Lynda Dunn Johnson (2000)

The objective of this study was to investigate relevant practice issues, especially rural practice patterns, facing Maine psychologists licensed by the Maine Board of Psychology. This was a descriptive study that aimed to further understand practice patterns of Maine psychologists. This study examined Maine psychologists' demographics, scope of practice, primary referral sources, the role of consultation in practice, major treatment issues, current practice location, coverage issues, and need for visibility in rural communities. There was a 63% response rate overall, and a 53% response rate for surveys alone. Maine psychologists provide a broad array of services, treat a broad range of ages and treatment issues. This study demonstrated that Maine psychologists engage in a variety of professional roles. Three-quarters of Maine psychologists consult, about one-half engage in administration, and a third do program development.

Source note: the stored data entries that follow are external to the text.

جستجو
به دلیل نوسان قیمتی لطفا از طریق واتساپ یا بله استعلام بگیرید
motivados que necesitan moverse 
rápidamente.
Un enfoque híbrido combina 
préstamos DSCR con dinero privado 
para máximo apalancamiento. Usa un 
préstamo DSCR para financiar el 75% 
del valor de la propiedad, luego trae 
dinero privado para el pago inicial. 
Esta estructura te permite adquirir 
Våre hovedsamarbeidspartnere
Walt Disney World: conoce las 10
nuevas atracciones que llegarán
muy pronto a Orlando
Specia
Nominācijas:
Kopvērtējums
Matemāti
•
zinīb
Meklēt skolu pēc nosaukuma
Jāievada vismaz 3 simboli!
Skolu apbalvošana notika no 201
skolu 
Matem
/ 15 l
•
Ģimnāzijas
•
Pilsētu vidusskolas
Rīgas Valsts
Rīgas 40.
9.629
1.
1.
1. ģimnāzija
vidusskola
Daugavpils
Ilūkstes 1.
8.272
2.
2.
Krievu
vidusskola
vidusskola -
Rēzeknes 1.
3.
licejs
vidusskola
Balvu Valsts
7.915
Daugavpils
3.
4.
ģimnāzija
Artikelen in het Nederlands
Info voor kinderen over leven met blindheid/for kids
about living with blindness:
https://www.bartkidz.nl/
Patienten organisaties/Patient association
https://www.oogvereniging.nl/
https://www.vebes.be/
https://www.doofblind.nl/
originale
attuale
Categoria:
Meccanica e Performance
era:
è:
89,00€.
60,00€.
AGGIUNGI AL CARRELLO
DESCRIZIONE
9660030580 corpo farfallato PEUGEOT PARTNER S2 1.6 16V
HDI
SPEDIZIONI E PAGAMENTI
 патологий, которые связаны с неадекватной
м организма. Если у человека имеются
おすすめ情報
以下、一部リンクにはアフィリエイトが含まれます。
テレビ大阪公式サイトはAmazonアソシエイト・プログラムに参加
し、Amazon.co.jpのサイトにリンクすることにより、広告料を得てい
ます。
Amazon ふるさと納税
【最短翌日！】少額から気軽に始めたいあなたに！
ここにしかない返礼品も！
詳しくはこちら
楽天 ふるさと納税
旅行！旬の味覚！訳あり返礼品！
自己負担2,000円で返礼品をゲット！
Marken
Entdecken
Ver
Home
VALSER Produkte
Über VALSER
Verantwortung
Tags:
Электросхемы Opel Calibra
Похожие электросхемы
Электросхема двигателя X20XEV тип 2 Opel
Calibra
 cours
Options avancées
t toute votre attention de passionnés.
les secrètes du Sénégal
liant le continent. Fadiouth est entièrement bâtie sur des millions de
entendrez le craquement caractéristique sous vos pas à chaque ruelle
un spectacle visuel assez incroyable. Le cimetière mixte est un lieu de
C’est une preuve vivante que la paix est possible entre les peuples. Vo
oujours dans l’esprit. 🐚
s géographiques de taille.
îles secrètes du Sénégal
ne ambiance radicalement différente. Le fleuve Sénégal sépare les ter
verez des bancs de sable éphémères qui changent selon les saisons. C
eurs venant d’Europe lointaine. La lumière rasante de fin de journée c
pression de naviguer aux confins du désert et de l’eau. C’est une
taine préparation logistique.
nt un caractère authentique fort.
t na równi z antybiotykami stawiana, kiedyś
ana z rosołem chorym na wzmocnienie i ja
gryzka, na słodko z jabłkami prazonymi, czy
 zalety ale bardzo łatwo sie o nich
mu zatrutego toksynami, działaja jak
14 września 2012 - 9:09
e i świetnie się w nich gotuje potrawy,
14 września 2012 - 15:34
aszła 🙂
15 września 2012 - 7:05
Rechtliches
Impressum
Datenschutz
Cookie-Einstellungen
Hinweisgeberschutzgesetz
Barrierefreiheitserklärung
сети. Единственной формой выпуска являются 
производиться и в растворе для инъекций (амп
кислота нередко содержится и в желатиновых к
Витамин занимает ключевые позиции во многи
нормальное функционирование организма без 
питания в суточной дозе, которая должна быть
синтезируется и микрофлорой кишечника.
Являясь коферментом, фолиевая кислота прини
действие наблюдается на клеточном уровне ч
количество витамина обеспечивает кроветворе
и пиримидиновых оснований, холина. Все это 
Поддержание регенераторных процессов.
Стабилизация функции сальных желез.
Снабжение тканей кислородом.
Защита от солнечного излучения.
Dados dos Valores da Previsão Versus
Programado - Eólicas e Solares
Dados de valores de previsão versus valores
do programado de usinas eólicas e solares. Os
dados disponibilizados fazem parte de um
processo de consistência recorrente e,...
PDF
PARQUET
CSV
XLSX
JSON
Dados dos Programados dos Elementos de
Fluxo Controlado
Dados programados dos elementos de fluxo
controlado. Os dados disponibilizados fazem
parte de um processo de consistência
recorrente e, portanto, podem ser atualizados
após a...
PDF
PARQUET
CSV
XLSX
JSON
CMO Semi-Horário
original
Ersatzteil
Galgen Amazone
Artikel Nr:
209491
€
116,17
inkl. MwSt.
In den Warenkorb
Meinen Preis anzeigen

Overall, psychologists in Maine maintained minimal crisis coverage, reasonable travel distances to work, and minimal need for accessibility to the community. A low percentage (34%) of Maine psychologists receive regular supervision; however, the majority of Maine psychologists consult with professional peers weekly or more frequently. This study did not support the theory that rural Maine psychologists practice differently than urban Maine psychologists. There was no difference between rural and urban practice patterns in terms of range of ages treated or types of diagnoses treated.